Les margelles, et le soleil qui n'épargne rien
Regardez les joints entre les margelles. S'ils sont noirs ou fissurés — pire, absents — vous avez un futur problème de gel-dégel. Oui, à Djerba aussi. Les nuits de février descendent à 6 °C, l'eau dans les microfissures gèle juste assez pour fendre la pierre. Le carrelage intérieur de la piscine, lui, se décolle souvent au niveau de la ligne d'eau. C'est l'effet des UV combiné au chlore, plus les dilatations thermiques quotidiennes. Réfection complète : entre 12 000 et 35 000 TND selon la surface du bassin. C'est là qu'on s'approche vite des 50 000 TND.
Conformité : ce que le notaire ne regarde pas
Le notaire vérifie le titre et l'absence d'hypothèque. Parfois la TCL. La piscine ? Personne ne s'en occupe officiellement. La réglementation tunisienne sur les piscines privées reste floue — les textes sectoriels concernent surtout les piscines d'hôtels et d'établissements recevant du public. Mais en pratique, votre permis de bâtir initial doit mentionner la piscine, et le bassin doit respecter les reculs par rapport aux limites de propriété fixés par le plan d'aménagement urbain de la municipalité (Midoun, Houmt-Souk, Ajim). Si la piscine a été ajoutée après coup sans régularisation, vous héritez du problème. Et lors d'une revente, l'acheteur suivant le verra.
Combien coûte une expertise sérieuse, et qui appeler
Comptez 600 à 1 200 TND pour une expertise indépendante de piscine à Djerba, hors test de mise en charge. Ce n'est pas une fortune face à une facture potentielle de 30 000 TND. L'expert vient avec un manomètre, un colorant traceur, parfois une caméra endoscopique pour les canalisations enterrées. La visite dure deux à trois heures, vous repartez avec un rapport écrit.
Une dernière chose. Refusez catégoriquement qu'on couvre la piscine pendant la visite. Pas de bâche, pas de « ne vous inquiétez pas elle est nickel ». La piscine doit être en eau, claire, et le système doit tourner. Je sais, je dis souvent qu'il faut être patient avec les vendeurs djerbiens — la culture de la négociation, tout ça. Pas sur ça. Si le propriétaire refuse, allez voir ailleurs : il y a 87 annonces actives sur notre plateforme, vous trouverez mieux.
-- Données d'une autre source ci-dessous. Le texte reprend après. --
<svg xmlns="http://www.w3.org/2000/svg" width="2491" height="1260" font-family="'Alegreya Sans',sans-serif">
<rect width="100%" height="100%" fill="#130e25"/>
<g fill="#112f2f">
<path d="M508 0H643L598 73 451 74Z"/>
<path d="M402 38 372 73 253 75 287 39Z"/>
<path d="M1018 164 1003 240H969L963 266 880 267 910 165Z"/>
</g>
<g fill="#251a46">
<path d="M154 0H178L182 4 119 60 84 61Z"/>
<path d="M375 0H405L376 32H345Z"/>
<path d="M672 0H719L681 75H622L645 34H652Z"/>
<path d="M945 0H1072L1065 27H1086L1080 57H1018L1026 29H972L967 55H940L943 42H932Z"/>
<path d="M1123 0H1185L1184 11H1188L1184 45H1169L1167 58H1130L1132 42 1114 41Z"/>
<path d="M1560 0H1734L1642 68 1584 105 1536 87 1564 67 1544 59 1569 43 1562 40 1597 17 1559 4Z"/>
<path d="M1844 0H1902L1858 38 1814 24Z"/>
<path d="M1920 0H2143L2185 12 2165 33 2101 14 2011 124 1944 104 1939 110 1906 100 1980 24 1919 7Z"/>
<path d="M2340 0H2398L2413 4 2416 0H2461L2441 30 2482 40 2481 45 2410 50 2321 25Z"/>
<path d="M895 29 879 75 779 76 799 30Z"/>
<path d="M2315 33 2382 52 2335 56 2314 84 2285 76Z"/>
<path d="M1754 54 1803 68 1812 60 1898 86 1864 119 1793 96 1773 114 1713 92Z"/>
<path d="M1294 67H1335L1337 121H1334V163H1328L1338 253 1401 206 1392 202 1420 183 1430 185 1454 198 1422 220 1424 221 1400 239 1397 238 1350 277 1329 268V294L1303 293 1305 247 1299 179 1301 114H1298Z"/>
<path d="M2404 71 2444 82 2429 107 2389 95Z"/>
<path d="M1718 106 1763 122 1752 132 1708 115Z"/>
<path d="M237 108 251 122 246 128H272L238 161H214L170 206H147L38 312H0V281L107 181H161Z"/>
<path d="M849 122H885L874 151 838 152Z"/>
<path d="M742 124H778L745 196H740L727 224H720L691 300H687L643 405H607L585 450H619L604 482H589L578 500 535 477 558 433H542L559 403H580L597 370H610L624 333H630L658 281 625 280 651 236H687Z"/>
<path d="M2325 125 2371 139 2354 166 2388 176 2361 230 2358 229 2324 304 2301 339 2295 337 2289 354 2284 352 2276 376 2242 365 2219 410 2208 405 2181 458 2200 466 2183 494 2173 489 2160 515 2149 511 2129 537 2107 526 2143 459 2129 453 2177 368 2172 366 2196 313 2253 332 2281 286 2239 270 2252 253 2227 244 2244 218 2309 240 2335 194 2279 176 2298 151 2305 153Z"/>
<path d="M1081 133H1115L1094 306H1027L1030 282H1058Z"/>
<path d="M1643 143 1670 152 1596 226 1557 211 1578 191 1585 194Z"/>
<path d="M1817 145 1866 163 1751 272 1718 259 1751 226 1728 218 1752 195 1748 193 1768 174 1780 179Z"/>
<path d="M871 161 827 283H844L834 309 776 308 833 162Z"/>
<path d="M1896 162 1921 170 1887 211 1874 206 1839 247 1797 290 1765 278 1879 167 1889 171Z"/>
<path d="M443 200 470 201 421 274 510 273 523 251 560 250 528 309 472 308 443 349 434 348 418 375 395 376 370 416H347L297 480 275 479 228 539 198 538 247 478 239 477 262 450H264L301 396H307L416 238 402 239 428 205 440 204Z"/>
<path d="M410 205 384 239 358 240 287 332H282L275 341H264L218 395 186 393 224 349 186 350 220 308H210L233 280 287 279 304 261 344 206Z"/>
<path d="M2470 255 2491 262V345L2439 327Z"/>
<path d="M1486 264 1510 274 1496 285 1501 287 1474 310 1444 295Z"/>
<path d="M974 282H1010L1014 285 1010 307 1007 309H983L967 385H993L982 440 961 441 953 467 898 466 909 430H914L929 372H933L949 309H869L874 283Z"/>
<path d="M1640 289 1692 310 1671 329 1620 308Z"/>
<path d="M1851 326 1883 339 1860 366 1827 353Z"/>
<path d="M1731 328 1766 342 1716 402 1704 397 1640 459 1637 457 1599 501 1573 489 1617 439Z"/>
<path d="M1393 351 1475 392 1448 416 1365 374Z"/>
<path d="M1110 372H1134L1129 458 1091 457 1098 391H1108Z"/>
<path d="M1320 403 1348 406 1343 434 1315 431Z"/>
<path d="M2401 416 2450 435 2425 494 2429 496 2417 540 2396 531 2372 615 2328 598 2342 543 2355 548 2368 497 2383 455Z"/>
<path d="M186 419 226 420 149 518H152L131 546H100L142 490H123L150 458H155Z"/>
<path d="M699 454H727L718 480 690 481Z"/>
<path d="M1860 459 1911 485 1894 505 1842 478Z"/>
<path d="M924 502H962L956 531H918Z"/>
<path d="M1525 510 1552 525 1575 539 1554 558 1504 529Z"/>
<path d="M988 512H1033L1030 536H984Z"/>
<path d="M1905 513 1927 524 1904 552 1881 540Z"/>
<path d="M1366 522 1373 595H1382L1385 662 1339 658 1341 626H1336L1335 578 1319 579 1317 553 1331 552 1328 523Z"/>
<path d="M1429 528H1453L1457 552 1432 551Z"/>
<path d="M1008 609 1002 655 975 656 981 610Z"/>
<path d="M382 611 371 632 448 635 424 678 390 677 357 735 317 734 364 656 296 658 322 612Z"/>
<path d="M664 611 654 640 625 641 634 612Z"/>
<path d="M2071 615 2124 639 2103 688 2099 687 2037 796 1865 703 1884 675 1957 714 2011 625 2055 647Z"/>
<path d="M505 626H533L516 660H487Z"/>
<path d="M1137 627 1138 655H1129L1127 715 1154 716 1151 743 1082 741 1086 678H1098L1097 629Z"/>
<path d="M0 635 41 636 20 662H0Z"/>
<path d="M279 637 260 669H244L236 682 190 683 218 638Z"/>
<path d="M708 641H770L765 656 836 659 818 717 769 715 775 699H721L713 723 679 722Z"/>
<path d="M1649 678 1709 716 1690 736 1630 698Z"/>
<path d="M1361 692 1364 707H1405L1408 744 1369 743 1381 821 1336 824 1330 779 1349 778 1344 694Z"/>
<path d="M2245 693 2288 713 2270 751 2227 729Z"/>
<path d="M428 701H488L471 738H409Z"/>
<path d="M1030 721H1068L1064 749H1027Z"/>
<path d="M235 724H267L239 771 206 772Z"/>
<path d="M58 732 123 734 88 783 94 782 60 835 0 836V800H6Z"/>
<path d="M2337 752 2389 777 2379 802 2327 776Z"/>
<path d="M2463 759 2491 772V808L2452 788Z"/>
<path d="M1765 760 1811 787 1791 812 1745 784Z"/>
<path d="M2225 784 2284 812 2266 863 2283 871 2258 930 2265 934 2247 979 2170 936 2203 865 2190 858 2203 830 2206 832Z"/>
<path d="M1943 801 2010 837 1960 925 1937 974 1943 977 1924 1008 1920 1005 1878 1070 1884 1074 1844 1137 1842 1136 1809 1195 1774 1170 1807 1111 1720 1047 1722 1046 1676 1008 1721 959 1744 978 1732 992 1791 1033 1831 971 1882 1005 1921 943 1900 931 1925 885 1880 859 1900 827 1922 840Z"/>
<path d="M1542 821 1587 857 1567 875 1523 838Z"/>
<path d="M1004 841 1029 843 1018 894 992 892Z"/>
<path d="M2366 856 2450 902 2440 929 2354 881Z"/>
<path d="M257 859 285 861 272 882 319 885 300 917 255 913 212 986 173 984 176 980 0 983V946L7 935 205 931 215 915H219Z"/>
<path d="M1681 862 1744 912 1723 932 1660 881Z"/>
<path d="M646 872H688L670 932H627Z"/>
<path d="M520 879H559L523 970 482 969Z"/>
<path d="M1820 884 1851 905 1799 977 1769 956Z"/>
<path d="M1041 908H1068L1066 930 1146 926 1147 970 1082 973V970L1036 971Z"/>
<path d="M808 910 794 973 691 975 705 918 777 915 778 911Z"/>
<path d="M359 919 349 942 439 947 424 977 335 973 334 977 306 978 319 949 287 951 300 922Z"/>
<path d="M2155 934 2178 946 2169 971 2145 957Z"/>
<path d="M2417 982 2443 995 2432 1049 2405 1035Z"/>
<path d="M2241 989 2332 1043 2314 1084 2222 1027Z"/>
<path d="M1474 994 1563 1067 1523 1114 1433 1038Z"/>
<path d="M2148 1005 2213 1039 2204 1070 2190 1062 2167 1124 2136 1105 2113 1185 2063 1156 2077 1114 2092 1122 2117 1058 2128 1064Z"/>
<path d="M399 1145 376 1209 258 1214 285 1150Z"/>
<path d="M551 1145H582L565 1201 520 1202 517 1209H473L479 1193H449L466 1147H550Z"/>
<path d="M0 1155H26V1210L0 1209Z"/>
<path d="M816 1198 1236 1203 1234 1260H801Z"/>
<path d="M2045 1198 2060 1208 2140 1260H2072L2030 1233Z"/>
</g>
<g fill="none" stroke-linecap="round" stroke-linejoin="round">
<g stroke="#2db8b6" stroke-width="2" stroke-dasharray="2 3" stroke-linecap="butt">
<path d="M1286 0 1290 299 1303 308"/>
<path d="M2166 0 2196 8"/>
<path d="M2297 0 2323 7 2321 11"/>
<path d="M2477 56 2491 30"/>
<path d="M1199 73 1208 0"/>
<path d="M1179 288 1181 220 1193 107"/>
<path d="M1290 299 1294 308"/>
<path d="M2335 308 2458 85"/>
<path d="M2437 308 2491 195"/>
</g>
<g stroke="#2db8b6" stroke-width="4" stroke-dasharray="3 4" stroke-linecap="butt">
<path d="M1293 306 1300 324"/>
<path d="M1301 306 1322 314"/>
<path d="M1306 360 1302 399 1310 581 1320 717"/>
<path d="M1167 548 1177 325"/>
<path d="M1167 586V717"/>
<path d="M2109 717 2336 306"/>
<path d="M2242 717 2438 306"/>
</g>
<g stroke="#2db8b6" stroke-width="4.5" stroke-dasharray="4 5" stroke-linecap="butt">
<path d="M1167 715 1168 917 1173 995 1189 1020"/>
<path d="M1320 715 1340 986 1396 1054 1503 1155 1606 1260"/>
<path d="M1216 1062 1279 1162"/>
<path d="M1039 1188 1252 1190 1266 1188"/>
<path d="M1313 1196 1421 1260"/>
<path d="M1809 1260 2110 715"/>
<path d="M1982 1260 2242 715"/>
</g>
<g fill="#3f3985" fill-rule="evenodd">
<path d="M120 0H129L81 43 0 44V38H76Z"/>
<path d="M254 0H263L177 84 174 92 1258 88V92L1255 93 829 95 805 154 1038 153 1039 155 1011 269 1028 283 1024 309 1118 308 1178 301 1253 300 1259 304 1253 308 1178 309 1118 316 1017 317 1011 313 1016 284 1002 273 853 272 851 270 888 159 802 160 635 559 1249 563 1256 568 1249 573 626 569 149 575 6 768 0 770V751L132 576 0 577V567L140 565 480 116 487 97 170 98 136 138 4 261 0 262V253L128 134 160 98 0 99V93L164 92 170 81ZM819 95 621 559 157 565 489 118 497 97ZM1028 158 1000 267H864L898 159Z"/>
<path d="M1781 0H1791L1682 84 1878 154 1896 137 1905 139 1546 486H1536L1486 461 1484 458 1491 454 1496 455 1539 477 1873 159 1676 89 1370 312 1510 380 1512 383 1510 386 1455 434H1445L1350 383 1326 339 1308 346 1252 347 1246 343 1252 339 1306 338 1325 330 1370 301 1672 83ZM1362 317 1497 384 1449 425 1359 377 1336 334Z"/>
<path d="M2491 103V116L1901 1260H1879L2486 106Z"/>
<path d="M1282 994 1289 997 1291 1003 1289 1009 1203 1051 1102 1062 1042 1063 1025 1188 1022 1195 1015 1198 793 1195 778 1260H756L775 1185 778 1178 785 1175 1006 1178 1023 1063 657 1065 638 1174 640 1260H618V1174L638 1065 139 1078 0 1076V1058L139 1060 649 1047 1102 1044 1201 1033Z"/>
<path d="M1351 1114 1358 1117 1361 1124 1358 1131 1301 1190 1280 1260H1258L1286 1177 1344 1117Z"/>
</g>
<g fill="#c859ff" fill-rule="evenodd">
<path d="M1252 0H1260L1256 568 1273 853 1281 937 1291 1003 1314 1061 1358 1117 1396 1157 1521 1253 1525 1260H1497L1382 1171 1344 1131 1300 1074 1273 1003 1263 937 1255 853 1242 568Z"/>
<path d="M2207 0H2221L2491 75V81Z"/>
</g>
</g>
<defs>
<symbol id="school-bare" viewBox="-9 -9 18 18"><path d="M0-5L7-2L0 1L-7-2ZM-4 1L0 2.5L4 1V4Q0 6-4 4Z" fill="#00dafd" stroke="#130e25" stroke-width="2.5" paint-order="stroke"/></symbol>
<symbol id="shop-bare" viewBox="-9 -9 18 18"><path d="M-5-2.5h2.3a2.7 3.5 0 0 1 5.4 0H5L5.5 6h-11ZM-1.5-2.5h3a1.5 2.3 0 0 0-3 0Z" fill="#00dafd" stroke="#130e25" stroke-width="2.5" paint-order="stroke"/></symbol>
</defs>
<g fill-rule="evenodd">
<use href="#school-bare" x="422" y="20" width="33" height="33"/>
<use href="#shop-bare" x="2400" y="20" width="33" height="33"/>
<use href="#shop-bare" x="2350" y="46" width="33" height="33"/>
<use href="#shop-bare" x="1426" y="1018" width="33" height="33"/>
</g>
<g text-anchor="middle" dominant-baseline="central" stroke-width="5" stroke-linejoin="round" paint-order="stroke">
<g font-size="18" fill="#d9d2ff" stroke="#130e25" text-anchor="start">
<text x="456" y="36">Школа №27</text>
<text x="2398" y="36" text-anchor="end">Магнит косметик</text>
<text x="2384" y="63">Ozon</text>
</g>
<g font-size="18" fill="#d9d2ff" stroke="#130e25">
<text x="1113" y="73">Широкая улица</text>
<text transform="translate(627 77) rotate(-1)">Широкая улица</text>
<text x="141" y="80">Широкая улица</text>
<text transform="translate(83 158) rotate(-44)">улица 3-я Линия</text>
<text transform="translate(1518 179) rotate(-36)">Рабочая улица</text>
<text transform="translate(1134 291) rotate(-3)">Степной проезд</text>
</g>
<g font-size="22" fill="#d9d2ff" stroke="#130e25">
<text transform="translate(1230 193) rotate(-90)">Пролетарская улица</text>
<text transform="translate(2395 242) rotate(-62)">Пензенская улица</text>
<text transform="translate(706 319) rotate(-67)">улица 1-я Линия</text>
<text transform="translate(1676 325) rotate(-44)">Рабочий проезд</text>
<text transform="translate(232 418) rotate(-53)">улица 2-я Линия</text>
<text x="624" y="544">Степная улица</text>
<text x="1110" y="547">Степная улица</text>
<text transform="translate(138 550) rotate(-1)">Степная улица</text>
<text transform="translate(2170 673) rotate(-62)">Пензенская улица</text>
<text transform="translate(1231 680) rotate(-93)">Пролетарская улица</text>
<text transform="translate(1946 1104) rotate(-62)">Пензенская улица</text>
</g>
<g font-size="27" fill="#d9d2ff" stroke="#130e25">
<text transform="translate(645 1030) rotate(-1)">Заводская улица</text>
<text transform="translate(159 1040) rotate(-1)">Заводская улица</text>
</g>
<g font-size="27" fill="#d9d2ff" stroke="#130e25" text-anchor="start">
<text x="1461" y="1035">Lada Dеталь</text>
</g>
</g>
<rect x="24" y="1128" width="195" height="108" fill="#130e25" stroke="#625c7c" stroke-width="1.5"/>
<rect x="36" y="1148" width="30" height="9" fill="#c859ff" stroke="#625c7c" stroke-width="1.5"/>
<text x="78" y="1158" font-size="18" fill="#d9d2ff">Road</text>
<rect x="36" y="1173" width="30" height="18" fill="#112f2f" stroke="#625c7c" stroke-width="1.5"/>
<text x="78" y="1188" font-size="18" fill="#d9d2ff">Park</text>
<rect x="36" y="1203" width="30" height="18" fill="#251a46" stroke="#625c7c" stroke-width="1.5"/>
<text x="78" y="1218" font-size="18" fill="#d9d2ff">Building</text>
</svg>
Et un détail qui ne coûte rien à demander : les factures d'eau des douze derniers mois. Une piscine de 8 × 4 m correctement entretenue consomme environ 15 à 25 m³ par an en appoint d'évaporation. Si la consommation tourne à 60 ou 80 m³, vous avez votre réponse avant même d'appeler l'expert.
“Refusez catégoriquement qu'on couvre la piscine pendant la visite — pas de bâche, pas de « ne vous inquiétez pas elle est nickel ».”